The Lost One
Page 33
John Huston reassembled most of the principal cast from The Maltese Falcon for Across the Pacific (1942). The company and crew enjoyed being together again but missed Lorre, who secretly arranged with Huston to visit the set. “One afternoon,” wrote Mary Astor, “he donned a white coat and walked through a scene in which Sydney, Bogie and I were being served breakfast on the ship. We didn’t know John had made the switch with the actor who was playing the waiter. He was behind us, so we couldn’t see him, and Peter served us, making tiny mistakes—holding a platter a bit too far away, just touching Sydney’s arm as he lifted a cup of coffee. Finally he leaned down and kissed me on the back of the neck and we all broke up.”
To Lorre, Greenstreet was “the old man.” Greenstreet called Lorre “Puck.” They competed for the camera’s eye, yet they relished each other’s company, although away from the studio they rarely socialized. They shared much in common: a sense of humor that lightened the atmosphere of filmmaking, a feeling of ease and comfort on the set, an erudition that cross-fertilized their very literate minds, and a respect that reached well beyond their admiration for one another’s craftsmanship. “Sydney Greenstreet was not only one of the nicest men and gentlemen I’ve ever known,” said Lorre, “I think he was one of the truly great, great actors of our time.” Joan Lorring, who worked with the actors in Three Strangers (1946) and The Verdict (1946), saw Lorre as the stronger magnetic force, “which sought out other minds like it.” She added that “neither were impressed by being a recognized human to other humans. They were both on the same wave-length.” Nevertheless, Lorre always had the last word. “It’s fun to work with Sydney,” he once told an interviewer. “The only problem is staying out of his shadow.”

* Supplied data:
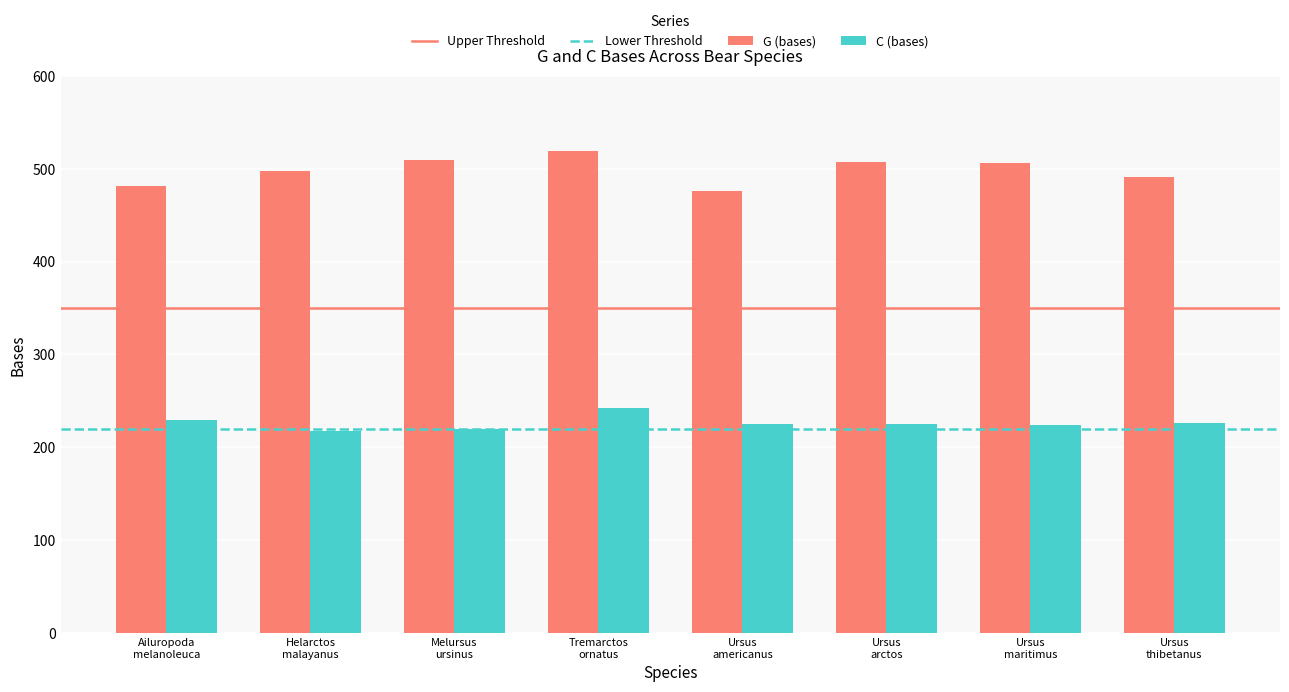

What is the value of the C (bases) bar at the 5th from the left?

225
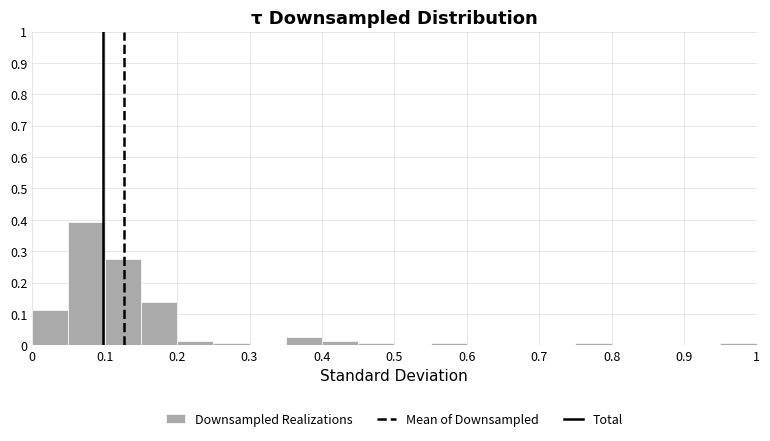

Over which range of the x-axis is the bar tallest?

0.05 to 0.10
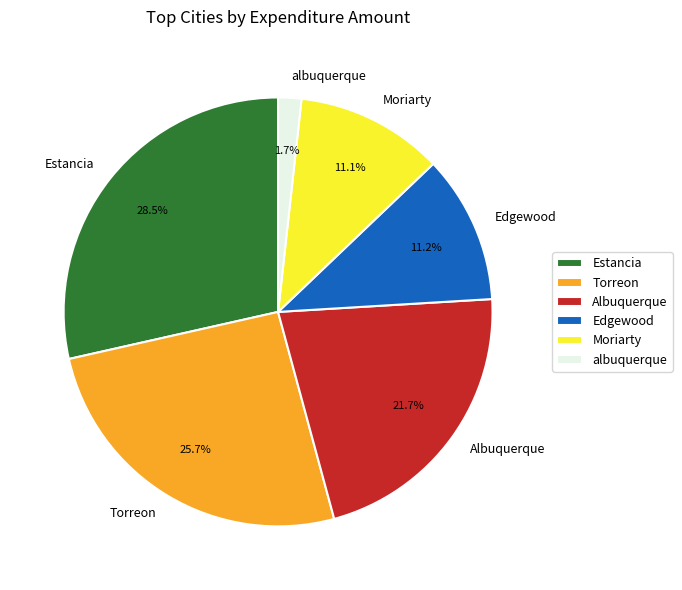

How many segments does this pie chart have?

6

* Activities:
• a. In the passage about Lorre and Greenstreet, what nickname did Greenstreet have for Lorre?
• b. Rewrite the rows from the line containing "Over which range" through the end of the rows, swapping "segments" for "slices" and keeping everything else the same. Omit the picture.

* Solved tasks:
• a. "Puck."

• b.
Over which range of the x-axis is the bar tallest?

0.05 to 0.10

How many slices does this pie chart have?

6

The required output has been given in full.